What we're really looking for is individuals who have become single-celled, but they see all kinds of mutations. So in this process, they're learning about genetics, they're learning about genetic mutations, they're learning about algae, they're learning about the importance of algae in producing the oxygen we need in the world.

When they find a mutation that is single-celled, they actually collect it and grow it up in their classroom to see if that genetic abnormality will transfer from generation to generation. If it does, those vials come back to Jim's lab to be screened for which genes have been induced or knocked out so he can understand what genes are involved in the rise of multicellularity.

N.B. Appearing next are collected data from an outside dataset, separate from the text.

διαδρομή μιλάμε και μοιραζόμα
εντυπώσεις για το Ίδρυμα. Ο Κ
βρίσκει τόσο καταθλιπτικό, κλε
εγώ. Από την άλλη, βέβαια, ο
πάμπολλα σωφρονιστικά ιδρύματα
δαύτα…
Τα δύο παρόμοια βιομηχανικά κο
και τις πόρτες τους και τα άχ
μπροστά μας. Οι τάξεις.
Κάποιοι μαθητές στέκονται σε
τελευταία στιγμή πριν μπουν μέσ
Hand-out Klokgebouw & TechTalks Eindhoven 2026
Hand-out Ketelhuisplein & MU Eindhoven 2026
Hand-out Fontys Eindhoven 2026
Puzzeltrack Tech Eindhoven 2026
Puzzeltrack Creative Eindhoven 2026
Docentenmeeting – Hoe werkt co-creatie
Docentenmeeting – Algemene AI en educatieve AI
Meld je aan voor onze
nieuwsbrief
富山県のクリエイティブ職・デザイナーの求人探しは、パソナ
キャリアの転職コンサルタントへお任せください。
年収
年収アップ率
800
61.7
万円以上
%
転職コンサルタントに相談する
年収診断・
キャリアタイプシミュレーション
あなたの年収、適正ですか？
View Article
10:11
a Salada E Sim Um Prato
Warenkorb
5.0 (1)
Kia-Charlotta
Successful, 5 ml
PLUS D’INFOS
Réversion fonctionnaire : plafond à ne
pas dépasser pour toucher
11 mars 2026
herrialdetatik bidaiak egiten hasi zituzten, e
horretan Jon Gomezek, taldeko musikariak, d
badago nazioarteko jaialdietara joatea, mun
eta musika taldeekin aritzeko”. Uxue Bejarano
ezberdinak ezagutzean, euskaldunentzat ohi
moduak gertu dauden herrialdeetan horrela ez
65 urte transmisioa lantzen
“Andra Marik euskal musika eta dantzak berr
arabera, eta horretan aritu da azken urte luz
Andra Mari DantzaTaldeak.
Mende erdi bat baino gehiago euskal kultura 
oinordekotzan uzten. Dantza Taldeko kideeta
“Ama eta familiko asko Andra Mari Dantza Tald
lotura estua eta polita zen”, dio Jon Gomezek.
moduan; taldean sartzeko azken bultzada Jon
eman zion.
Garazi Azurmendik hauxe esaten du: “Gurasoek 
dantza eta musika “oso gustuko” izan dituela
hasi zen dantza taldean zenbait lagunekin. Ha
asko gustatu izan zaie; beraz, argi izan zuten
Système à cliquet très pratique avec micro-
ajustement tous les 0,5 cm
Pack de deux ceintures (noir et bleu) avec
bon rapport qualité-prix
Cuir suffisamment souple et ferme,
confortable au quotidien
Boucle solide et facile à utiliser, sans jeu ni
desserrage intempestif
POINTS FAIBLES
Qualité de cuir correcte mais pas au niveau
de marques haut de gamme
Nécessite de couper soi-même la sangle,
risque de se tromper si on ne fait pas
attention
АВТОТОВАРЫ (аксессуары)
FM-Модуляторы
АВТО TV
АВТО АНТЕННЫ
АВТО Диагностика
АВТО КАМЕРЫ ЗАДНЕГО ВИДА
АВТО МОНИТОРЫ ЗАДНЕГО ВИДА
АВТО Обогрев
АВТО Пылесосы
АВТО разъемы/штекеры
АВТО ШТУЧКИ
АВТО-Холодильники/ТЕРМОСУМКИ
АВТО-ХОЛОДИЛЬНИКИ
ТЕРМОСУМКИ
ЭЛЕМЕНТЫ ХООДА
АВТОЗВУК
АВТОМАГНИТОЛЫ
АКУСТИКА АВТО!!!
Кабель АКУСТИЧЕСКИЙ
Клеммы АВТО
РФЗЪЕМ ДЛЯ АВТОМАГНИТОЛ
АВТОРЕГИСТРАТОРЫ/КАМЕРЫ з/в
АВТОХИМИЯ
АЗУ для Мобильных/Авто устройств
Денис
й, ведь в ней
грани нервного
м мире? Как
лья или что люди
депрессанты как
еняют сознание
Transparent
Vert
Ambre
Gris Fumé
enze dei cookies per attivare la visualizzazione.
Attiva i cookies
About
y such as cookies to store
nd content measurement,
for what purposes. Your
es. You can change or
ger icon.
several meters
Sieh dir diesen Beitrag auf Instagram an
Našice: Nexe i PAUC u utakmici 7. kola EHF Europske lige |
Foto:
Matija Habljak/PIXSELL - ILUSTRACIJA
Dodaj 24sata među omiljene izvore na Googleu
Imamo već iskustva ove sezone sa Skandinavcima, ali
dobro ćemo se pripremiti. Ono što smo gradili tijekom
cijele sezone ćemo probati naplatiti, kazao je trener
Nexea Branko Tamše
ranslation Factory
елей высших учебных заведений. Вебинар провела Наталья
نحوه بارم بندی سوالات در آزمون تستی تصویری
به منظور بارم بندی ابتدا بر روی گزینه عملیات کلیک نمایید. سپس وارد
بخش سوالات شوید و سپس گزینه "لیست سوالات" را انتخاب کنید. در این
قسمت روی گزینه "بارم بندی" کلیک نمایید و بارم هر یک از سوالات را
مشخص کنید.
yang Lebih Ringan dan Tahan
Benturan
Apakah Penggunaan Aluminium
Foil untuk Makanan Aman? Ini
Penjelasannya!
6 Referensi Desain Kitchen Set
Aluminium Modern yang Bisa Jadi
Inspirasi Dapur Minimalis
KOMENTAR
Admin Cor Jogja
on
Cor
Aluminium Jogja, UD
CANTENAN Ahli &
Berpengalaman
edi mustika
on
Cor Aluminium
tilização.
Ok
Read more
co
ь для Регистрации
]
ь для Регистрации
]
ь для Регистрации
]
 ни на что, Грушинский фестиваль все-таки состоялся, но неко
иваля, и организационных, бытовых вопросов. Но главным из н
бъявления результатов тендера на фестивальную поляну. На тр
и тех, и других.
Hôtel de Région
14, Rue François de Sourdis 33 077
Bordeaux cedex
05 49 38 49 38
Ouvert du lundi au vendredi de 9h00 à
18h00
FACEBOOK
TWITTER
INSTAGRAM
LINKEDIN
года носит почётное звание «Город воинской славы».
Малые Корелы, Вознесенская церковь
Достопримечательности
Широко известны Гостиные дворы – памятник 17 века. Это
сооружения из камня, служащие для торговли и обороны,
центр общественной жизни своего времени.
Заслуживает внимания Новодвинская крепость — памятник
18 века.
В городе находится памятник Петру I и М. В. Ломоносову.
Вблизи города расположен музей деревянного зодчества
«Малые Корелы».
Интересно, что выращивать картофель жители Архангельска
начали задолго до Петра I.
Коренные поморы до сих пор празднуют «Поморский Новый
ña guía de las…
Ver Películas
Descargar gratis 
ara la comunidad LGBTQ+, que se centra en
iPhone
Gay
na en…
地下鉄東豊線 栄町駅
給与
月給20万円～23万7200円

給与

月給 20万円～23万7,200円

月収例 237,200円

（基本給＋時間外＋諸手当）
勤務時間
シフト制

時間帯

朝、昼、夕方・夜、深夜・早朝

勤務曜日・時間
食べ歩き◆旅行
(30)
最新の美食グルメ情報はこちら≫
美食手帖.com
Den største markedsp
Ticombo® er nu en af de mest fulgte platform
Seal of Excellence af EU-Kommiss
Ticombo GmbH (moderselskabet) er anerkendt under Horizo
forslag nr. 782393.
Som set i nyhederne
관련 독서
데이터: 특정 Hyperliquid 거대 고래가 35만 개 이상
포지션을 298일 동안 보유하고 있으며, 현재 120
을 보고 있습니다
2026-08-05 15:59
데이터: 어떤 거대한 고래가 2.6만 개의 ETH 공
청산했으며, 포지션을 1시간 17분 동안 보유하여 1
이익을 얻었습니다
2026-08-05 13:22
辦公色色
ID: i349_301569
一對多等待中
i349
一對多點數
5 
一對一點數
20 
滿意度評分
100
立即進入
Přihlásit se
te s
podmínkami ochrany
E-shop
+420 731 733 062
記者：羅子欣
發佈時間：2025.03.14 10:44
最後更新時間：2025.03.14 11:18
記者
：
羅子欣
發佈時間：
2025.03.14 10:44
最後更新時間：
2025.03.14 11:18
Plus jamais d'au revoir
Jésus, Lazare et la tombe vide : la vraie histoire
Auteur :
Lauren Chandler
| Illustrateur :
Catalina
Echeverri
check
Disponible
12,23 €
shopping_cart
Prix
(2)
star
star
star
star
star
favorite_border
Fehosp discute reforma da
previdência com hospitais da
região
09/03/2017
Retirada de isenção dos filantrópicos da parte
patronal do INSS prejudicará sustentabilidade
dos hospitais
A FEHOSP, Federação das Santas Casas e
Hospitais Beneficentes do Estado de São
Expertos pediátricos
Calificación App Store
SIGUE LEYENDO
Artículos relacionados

In this way, students are doing the same science that the lab technicians are doing. We scaffold it to the level of the student and the teacher, but they're actually doing real science, and it taps that innate curiosity and creativity.

How can young students get started in plant science?

I would say “Let’s come up with a project. Let’s start doing research.” I can always tell students what it’s like to be a scientist or a researcher, but what’s going to really teach them is to actually do it. So together, we’d sit down and create a project, I’d find you a mentor, and we’d start doing actual science experiments.

We have a wonderful science fair here in the St. Louis area run by the St. Louis Academy of Sciences, and we often help these individual students. We extend the experiments performed in the classroom and do independent projects for the fair.

What is it about plant science you find fun and exciting?

I really enjoy the autonomy of my job. I choose my schedule and the research I do. Nobody is dictating what I do, and that’s both exciting and very enjoyable.

This kind of autonomy matters because it allows me to be passionate about what I do, and follow the things I feel most passionate about. That’s what I tell students—to try as much as possible, and find what brings them passion. When you find what really ignites you, you’ll want to dive in and keep doing it.

How can one overcome the financial challenges pursing a plant science education?

We create pathways for aspiring plant scientists to launch their careers at any education level—you definitely do not need a bachelors degree, masters degree, or PhD to get started in this field.

Through our programs, high school students can take community college courses and graduate with a certificate in life sciences. They can go right to work in a lab working on actual experiments. Starting this early is beneficial because it helps students develop soft skills that are difficult to teach in a classroom—including collaboration, which is one of our most important values here at the Danforth Center.

From there, students can start working on their associates degree and continue with their bachelors degree if they want. Danforth offers internships and funding opportunities at those levels, as well as graduate-level funding and fellowships.



We try to holistically remove barriers by providing support in many areas—healthcare benefits, childcare, transportation, scholarships and more. We encourage students to pursue the aspects of plant science that align most with their goals and interests, which could be reaching the highest levels of academia or staying hands-on in the lab.

Is plant science hard? Like all fields of study, it has requirements, challenges, and demands. But if you love it, those won’t feel hard—they’ll feel well worth pursuing and overcoming.